Minimal reproducible example:
import torch
from tfrecord.torch.dataset import TFRecordDataset
tfrecord_path = "uncompressed_tf_example_training_training_tfexample.tfrecord-00000-of-01000"
index_path = None
scenario_features = {
'scenario/id': 'byte',
}
dataset = TFRecordDataset(tfrecord_path, index_path, scenario_features)
loader = torch.utils.data.DataLoader(dataset, batch_size=32)
data = next(iter(loader))
print(data)
Error:
---------------------------------------------------------------------------
RuntimeError Traceback (most recent call last)
<ipython-input-32-b161469c8e99> in <module>
11 loader = torch.utils.data.DataLoader(dataset, batch_size=32)
12
---> 13 data = next(iter(loader))
14 print(data)
~/.venv/wenv/lib/python3.8/site-packages/torch/utils/data/dataloader.py in __next__(self)

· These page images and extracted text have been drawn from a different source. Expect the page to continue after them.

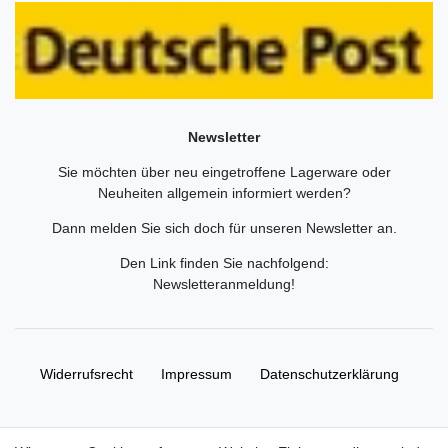
Newsletter
Sie möchten über neu eingetroffene Lagerware oder
Neuheiten allgemein informiert werden?
Dann melden Sie sich doch für unseren Newsletter an.
Den Link finden Sie nachfolgend:
Newsletteranmeldung
!
Widerrufs­recht
Impressum
Daten­schutz­erklärung
AGB
Kontakt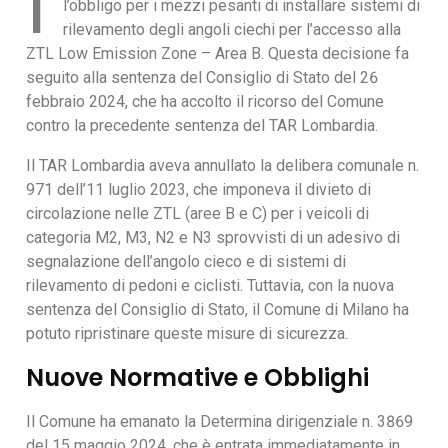
I
l’obbligo per i mezzi pesanti di installare sistemi di
rilevamento degli angoli ciechi per l’accesso alla
ZTL Low Emission Zone – Area B. Questa decisione fa
seguito alla sentenza del Consiglio di Stato del 26
febbraio 2024, che ha accolto il ricorso del Comune
contro la precedente sentenza del TAR Lombardia.
Il TAR Lombardia aveva annullato la delibera comunale n.
971 dell’11 luglio 2023, che imponeva il divieto di
circolazione nelle ZTL (aree B e C) per i veicoli di
categoria M2, M3, N2 e N3 sprovvisti di un adesivo di
segnalazione dell’angolo cieco e di sistemi di
rilevamento di pedoni e ciclisti. Tuttavia, con la nuova
sentenza del Consiglio di Stato, il Comune di Milano ha
potuto ripristinare queste misure di sicurezza.
Nuove Normative e Obblighi
Il Comune ha emanato la Determina dirigenziale n. 3869
del 15 maggio 2024, che è entrata immediatamente in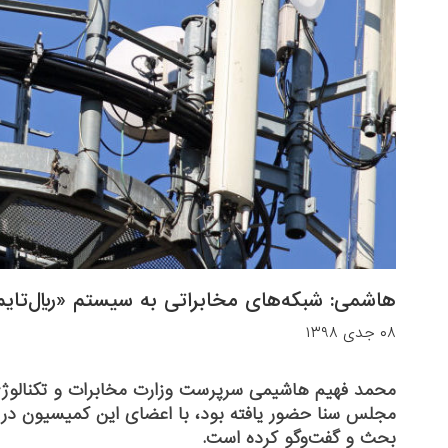
هاشمی: شبکه‌های مخابراتی به سیستم «ریال‌تا
۰۸ جدی ۱۳۹۸
محمد فهیم هاشیمی سرپرست وزارت مخابرات و تکنالوژ
مجلس سنا حضور یافته بود، با اعضای این کمیسیون در مو
بحث و گفت‌وگو کرده است.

515 if self._sampler_iter is None:
516 self._reset()
--> 517 data = self._next_data()
518 self._num_yielded += 1
519 if self._dataset_kind == _DatasetKind.Iterable and \
~/.venv/wenv/lib/python3.8/site-packages/torch/utils/data/dataloader.py in _next_data(self)
555 def _next_data(self):
556 index = self._next_index() # may raise StopIteration
--> 557 data = self._dataset_fetcher.fetch(index) # may raise StopIteration
558 if self._pin_memory:
559 data = _utils.pin_memory.pin_memory(data)
~/.venv/wenv/lib/python3.8/site-packages/torch/utils/data/_utils/fetch.py in fetch(self, possibly_batched_index)
33 else:
34 data = next(self.dataset_iter)
---> 35 return self.collate_fn(data)
36
37
~/.venv/wenv/lib/python3.8/site-packages/torch/utils/data/_utils/collate.py in default_collate(batch)
71 return batch
72 elif isinstance(elem, container_abcs.Mapping):
---> 73 return {key: default_collate([d[key] for d in batch]) for key in elem}
74 elif isinstance(elem, tuple) and hasattr(elem, '_fields'): # namedtuple
75 return elem_type(*(default_collate(samples) for samples in zip(*batch)))

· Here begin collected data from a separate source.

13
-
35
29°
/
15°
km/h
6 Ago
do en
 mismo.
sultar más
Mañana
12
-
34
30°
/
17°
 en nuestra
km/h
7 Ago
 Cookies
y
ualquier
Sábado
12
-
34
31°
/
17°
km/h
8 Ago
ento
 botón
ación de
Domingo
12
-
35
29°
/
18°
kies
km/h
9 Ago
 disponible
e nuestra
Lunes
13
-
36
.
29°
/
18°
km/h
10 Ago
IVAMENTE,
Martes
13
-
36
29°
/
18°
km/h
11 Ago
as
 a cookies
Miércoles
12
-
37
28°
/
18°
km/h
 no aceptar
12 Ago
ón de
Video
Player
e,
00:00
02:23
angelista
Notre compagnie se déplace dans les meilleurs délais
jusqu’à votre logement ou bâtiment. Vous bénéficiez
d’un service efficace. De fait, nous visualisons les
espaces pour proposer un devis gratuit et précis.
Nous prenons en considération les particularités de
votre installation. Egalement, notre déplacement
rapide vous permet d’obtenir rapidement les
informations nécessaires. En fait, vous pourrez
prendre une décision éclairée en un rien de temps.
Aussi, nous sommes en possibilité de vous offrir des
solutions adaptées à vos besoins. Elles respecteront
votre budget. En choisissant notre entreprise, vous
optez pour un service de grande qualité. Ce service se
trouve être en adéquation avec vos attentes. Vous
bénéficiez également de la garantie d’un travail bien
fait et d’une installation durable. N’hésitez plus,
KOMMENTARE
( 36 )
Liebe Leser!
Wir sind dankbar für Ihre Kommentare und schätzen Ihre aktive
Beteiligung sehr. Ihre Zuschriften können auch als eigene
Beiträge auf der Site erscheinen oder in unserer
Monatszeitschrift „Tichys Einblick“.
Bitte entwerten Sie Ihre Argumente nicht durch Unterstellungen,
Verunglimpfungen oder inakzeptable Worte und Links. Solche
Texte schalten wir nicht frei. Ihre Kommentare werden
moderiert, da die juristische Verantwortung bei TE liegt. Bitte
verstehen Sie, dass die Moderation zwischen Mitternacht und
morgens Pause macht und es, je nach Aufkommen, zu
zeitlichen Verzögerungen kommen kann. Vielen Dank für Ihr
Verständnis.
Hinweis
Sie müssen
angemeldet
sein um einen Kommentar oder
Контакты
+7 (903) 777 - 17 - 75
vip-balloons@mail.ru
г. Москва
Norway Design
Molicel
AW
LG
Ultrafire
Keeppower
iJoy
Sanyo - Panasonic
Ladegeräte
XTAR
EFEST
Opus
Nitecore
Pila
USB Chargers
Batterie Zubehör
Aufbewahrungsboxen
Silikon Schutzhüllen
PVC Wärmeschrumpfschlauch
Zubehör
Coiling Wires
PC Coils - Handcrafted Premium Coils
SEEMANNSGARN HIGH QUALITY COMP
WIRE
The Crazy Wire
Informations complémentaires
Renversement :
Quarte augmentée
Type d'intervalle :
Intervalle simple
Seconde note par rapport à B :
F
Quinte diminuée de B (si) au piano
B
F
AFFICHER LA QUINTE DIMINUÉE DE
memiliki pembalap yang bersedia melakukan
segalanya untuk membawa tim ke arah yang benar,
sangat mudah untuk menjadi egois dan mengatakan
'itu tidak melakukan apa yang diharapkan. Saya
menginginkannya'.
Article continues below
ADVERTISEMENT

~/.venv/wenv/lib/python3.8/site-packages/torch/utils/data/_utils/collate.py in <dictcomp>(.0)
71 return batch
72 elif isinstance(elem, container_abcs.Mapping):
---> 73 return {key: default_collate([d[key] for d in batch]) for key in elem}
74 elif isinstance(elem, tuple) and hasattr(elem, '_fields'): # namedtuple
75 return elem_type(*(default_collate(samples) for samples in zip(*batch)))
~/.venv/wenv/lib/python3.8/site-packages/torch/utils/data/_utils/collate.py in default_collate(batch)

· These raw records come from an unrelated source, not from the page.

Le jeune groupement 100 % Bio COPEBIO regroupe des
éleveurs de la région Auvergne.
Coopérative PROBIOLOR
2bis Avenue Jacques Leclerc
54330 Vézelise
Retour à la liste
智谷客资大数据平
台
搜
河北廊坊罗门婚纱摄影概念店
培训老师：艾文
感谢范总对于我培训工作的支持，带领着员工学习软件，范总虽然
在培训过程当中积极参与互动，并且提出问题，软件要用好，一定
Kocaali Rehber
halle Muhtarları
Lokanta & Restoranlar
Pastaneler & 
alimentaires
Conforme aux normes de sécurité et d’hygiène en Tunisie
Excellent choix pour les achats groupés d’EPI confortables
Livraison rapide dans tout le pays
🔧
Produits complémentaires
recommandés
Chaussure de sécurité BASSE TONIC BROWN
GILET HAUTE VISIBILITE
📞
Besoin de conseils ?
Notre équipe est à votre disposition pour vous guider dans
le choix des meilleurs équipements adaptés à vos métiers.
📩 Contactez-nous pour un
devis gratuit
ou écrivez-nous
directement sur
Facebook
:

61 raise TypeError(default_collate_err_msg_format.format(elem.dtype))
62
---> 63 return default_collate([torch.as_tensor(b) for b in batch])
64 elif elem.shape == (): # scalars
65 return torch.as_tensor(batch)
~/.venv/wenv/lib/python3.8/site-packages/torch/utils/data/_utils/collate.py in default_collate(batch)
53 storage = elem.storage()._new_shared(numel)
54 out = elem.new(storage)
---> 55 return torch.stack(batch, 0, out=out)
56 elif elem_type.__module__ == 'numpy' and elem_type.__name__ != 'str_' \
57 and elem_type.__name__ != 'string_':
RuntimeError: stack expects each tensor to be equal size, but got [16] at entry 0 and [14] at entry 4
From TensorFlow I'm able to load it using this definition:
'scenario/id': tf.io.FixedLenFeature((), tf.string, default_value=None),
vahidk commented
You can't create batches with variable length tensors. To create fixed length tensors simply pass a transform function to TFRecordDataset and do your preprocessing there. See readme for example.
hcarlens commented
Thanks!